Defense of Red Flag Laws Illustrates Problems With Them – Bearing Arms

Defense of Red Flag Laws Illustrates Problems With Them – Bearing Arms

Red flag laws have a lot of proponents, including many who are otherwise pro-gun.

It’s not difficult to understand why, even if you vehement disagree with the laws themselves. The basic idea of taking guns from people who are dangerous before they can hurt others sure sounds good and comforting.

The issue, however, is that there are questions as to how can they get it right as to who is really a risk and who isn’t?

What’s more, no one in the media ever questions it. They simply spout raw numbers as if every red flag order is legitimate.

Take this report out of California. Let’s start with the headline: “South Bay authorities are a state leader in disarming troubled people. But the laws backing them are facing serious challenges.”

Now, they’re basically referring to the Rahimi case that may, in fact, kill red flag laws for good. But let’s look at the supporting evidence for that headline.

Santa Clara County now files the second-most proactive gun-violence restraining orders in the state each year: Local authorities intervene on average more than once per day in cases involving people known to be armed and actively threatening themselves and others.
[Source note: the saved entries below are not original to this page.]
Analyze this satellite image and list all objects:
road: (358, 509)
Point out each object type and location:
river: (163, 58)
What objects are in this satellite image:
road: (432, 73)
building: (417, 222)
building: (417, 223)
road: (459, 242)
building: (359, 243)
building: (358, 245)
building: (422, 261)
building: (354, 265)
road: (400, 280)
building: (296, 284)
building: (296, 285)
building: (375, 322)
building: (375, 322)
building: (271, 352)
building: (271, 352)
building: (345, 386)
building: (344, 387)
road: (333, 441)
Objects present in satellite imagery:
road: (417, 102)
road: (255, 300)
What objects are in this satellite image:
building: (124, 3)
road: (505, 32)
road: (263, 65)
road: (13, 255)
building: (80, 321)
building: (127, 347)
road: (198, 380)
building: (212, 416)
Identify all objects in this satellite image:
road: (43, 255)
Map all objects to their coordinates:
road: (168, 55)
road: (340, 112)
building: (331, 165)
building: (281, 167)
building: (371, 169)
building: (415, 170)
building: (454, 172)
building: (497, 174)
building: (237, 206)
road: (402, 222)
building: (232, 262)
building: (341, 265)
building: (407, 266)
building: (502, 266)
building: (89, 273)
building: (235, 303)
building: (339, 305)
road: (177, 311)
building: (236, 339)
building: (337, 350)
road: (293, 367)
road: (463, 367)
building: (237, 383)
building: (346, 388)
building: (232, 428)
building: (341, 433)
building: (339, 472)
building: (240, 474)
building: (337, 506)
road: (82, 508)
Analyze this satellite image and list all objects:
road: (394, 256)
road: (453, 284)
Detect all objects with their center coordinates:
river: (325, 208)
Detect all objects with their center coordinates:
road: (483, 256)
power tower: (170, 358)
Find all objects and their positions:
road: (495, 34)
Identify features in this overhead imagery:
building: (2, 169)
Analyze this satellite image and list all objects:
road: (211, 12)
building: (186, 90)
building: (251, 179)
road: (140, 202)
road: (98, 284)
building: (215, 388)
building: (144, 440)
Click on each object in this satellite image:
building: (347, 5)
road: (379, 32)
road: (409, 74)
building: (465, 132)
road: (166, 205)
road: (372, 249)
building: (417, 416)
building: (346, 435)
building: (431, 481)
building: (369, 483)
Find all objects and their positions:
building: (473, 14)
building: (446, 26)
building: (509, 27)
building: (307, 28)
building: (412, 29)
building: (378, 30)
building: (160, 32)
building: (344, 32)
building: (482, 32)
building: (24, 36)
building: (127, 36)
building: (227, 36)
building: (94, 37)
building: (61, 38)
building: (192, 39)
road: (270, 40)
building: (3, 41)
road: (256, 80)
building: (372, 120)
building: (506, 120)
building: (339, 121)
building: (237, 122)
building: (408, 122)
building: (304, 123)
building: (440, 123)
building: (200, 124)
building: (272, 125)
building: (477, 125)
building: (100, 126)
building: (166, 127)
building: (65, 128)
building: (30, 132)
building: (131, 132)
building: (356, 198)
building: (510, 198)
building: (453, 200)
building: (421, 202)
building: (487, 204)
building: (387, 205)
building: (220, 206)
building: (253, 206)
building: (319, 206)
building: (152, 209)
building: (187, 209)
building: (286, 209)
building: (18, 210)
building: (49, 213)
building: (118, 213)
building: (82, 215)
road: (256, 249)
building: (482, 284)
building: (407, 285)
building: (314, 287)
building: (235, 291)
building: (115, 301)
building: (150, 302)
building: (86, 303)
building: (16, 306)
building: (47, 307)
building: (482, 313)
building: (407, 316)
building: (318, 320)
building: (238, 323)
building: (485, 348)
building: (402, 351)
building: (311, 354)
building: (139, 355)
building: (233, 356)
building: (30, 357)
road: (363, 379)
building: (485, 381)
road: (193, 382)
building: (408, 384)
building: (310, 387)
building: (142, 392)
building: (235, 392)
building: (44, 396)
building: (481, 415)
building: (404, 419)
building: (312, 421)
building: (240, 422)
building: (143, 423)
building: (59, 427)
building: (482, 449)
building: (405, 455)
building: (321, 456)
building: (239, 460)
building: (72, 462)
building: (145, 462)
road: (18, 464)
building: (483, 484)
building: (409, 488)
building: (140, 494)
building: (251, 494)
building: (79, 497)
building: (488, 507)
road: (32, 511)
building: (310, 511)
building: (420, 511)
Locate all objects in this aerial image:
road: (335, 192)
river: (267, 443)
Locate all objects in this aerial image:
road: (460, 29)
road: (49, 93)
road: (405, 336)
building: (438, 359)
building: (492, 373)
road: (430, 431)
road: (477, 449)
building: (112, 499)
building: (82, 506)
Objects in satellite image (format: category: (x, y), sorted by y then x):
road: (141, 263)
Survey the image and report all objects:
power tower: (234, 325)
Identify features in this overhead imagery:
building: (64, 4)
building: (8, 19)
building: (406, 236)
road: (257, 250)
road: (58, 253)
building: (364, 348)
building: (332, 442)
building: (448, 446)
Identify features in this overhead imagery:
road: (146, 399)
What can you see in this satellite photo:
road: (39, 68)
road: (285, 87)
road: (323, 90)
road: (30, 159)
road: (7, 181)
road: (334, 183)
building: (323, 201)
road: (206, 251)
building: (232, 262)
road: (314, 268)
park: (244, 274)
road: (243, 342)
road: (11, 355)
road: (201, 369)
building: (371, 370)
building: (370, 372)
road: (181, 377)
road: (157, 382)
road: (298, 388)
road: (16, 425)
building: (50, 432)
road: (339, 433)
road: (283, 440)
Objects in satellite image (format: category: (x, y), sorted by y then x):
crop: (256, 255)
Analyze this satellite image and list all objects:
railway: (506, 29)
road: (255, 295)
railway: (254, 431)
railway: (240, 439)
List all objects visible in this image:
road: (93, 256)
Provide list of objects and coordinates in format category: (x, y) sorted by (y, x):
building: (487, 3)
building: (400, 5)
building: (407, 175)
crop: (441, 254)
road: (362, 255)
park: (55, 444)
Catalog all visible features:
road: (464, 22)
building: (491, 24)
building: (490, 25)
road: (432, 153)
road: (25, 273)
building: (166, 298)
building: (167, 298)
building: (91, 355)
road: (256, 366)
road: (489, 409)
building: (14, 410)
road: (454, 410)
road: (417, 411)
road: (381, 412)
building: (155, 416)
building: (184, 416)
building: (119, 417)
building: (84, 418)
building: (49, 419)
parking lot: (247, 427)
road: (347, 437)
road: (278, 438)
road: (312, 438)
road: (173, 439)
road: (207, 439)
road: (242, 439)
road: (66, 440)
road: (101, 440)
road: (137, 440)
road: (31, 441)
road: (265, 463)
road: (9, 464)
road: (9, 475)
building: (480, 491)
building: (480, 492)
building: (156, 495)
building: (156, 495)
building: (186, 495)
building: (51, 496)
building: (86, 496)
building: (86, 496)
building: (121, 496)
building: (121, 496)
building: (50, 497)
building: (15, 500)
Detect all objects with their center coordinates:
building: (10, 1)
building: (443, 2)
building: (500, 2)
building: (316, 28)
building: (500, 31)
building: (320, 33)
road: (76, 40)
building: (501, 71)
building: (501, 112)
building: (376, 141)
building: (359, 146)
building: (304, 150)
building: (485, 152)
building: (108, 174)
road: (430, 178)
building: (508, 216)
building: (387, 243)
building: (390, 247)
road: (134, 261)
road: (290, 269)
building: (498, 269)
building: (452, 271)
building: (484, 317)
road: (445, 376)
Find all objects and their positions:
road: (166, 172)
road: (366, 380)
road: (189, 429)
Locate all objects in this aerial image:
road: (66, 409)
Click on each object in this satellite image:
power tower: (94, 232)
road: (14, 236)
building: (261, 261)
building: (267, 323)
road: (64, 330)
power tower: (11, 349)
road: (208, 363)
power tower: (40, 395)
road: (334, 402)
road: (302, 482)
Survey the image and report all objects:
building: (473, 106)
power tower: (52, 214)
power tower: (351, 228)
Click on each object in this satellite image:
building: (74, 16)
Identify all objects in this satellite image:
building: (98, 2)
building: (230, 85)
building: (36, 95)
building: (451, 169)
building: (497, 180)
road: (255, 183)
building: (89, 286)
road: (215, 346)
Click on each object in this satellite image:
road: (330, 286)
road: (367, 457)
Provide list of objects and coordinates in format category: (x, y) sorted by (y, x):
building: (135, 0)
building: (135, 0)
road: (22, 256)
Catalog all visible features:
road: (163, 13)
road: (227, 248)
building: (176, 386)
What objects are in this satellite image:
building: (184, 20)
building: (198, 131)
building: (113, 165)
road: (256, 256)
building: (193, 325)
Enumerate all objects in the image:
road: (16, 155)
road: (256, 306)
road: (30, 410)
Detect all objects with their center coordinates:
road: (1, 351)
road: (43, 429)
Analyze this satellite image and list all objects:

Prosecutors say the county has steadily increased its output of such orders since the onset of a corresponding red flag law in 2016, going from seven filings that year to 405 in 2022. Only San Diego County had more last year.  Such laws are meant to assist authorities in confiscating weapons from people who might be dangerous.

But an array of court fights — both settled and upcoming — pose an existential threat that advocates and experts admit could upend the legal foundation for red-flag laws as a whole.

“There is consensus in the public about the notion that people who are dangerous should not have guns,” said Marisa McKeown, a prosecutor and supervisor of the Crime Strategies Unit in the Santa Clara County District Attorney’s Office. “Responsible gun owners should all agree that dangerous people should not have firearms.”

But here’s the problem. The only evidence that red flag laws work is apparently the total number of red flag orders issued.

That’s kind of circular, don’t you think?

After all, if the only justification you need for being able to strip people of their right to keep and bear arms is to just strip people of their right to keep and bear arms a whole lot, doesn’t that just encourage people to do so?

Especially since that law didn’t stop the San Jose railway shooting in 2021.

In other words, red flag laws works so well that the disarmed hundreds of people last year alone, but the year before, they didn’t disarm the one guy we know represented a real and actual threat.

Maybe you can start to see my skepticism here.

Yet this is what we see with red flag laws throughout the nation. Officials cite the total number issued and no one seems to question whether that has any meaning or not. Santa Clara County, for example, issued over 400 red flag orders last year, but do we know if literally any of those people were a danger to themselves or others.

After all, California has more than 4,000 suicides in 2021, the last year the CDC has statistics published for. It sure sounds like a lot of people got through the whole red flag law thing on that front, and we also know that California has had several high-profile mass shootings during the time they’ve had a red flag law on the books.

But those get ignored.

So maybe Rahimi will kill red flag laws. I sincerely hope so. After all, even those who love these laws can’t seem to show much in the way of evidence that they actually work.